The SEC’s approval of the Ethereum spot ETF represented a significant regulatory milestone but did not lead to a substantial increase in ETH prices as many had hoped. The delay in approving individual S-1 statements, coupled with other operational and regulatory challenges, continues to weigh down Ether’s market performance. The overall sentiment surrounding Ethereum remains cautious as it continues to navigate these complex issues.
The delay in sorting out the regulatory status of ETH is frustrating to investors 🚫. Uncertainty isn’t a good look.
The ETF approval marks a new chapter for Ethereum. Kudos to the SEC! 🙌🏼
Positive regulatory news! Ethereum’s got a bright future despite the challenges.
This is super disappointing . One would expect ETH to skyrocket with such news, but the price drop is baffling.

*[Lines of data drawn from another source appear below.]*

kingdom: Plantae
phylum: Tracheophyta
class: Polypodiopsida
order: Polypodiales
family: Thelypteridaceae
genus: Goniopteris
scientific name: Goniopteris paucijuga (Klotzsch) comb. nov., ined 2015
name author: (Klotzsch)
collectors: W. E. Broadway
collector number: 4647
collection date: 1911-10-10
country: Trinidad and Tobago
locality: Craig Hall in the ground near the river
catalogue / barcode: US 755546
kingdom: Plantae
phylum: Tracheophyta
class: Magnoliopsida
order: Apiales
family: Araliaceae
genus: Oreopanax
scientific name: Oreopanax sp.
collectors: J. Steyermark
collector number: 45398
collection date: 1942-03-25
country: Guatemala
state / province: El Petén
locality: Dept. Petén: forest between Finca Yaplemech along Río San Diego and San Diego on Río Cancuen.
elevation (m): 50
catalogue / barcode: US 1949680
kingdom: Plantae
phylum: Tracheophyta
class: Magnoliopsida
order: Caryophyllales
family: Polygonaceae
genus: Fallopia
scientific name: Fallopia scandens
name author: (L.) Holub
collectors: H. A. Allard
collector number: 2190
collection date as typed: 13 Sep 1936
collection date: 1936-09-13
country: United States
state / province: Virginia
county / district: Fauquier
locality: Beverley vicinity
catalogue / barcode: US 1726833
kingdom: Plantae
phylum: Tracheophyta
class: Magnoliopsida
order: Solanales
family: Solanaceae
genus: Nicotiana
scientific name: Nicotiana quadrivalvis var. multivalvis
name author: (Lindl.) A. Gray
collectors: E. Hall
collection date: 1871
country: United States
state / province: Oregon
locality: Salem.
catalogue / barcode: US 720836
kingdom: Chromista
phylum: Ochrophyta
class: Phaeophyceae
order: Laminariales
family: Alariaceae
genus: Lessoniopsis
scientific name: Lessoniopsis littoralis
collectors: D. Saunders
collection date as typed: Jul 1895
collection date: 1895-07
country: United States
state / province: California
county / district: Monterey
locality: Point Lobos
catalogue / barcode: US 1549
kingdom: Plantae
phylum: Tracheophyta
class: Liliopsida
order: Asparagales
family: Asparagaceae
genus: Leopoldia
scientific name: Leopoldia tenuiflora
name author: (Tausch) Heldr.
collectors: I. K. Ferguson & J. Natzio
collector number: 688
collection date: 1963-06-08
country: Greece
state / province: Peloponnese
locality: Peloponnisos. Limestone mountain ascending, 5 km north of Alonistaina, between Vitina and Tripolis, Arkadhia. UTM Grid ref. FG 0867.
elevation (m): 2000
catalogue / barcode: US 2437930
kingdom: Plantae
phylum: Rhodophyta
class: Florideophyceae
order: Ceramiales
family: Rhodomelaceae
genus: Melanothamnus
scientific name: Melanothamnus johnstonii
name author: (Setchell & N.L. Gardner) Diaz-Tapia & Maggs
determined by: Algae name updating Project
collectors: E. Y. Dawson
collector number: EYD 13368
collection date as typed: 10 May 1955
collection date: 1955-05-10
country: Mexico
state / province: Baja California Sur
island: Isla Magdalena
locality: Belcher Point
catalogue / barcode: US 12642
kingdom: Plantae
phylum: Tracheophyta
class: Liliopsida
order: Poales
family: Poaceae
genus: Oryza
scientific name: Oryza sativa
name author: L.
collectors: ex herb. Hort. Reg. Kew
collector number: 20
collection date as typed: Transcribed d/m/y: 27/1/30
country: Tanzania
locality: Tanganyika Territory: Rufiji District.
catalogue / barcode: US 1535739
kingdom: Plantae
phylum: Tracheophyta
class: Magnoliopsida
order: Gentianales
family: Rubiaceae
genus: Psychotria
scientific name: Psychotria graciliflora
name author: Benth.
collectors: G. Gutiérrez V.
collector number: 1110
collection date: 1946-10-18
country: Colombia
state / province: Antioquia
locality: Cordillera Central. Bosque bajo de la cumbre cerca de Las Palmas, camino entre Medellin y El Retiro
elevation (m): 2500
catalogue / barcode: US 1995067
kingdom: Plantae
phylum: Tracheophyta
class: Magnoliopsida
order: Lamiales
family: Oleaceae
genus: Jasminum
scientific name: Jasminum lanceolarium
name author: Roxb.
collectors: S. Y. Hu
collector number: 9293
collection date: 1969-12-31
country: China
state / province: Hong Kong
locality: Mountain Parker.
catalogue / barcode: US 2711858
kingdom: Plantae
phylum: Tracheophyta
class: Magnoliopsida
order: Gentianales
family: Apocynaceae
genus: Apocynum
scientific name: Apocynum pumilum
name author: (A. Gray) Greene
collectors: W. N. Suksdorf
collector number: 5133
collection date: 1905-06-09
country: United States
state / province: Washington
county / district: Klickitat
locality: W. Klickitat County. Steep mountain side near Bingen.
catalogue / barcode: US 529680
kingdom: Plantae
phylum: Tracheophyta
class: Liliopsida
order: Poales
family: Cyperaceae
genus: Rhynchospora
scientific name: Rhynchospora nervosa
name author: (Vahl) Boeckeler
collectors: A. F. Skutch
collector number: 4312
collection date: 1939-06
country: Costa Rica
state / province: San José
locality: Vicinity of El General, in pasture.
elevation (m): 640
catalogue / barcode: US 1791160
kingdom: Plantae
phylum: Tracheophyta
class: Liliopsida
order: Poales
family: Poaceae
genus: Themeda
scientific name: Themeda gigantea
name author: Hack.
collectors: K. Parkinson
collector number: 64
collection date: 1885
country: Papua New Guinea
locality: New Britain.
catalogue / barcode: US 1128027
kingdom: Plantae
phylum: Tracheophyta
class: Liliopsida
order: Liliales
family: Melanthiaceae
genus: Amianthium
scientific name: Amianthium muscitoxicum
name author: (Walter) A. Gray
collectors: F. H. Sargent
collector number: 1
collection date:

So much excitement for the ETF and yet the price tanks? Clearly, something’s not right here .
ETH’s stagnation despite the ETF approval is a huge letdown…was expecting much more 📉.
ETH can’t catch a break…spot ETF approval should have been a game-changer but look at the price now! 🤦♂️
ETH still 24% below its all-time high in 2021? That’s discouraging. All this hype for nothing .
The SEC’s approval of the ETF is a big win. Let’s stay optimistic for Ethereum! 👍🏼
Positive news amidst challenges! Ethereum holds promise. 🚀
Big win for the crypto community! Looking forward to seeing ETH soar.
Finally, the SEC’s green light! This could mean more institutional interest in Ethereum.
Approval without immediate action on S-1 statements is useless. SEC needs to get its act together .
High transaction fees and MEV issues are big red flags . This network needs serious improvements.
ETF approval is just one of many steps towards Ethereum’s success. Keep faith!
SEC’s approval of the ETF is a game-changer. Can’t wait to see how this unfolds!
Great progress with the ETF approval! Ethereum’s future is looking up. 👍🏼
It’s exciting to see Ethereum gain more legitimacy through SEC’s approval.
Despite the price hiccups, Ethereum’s long-term potential looks strong.
Big news for Ethereum! This could pave the way for more mainstream adoption.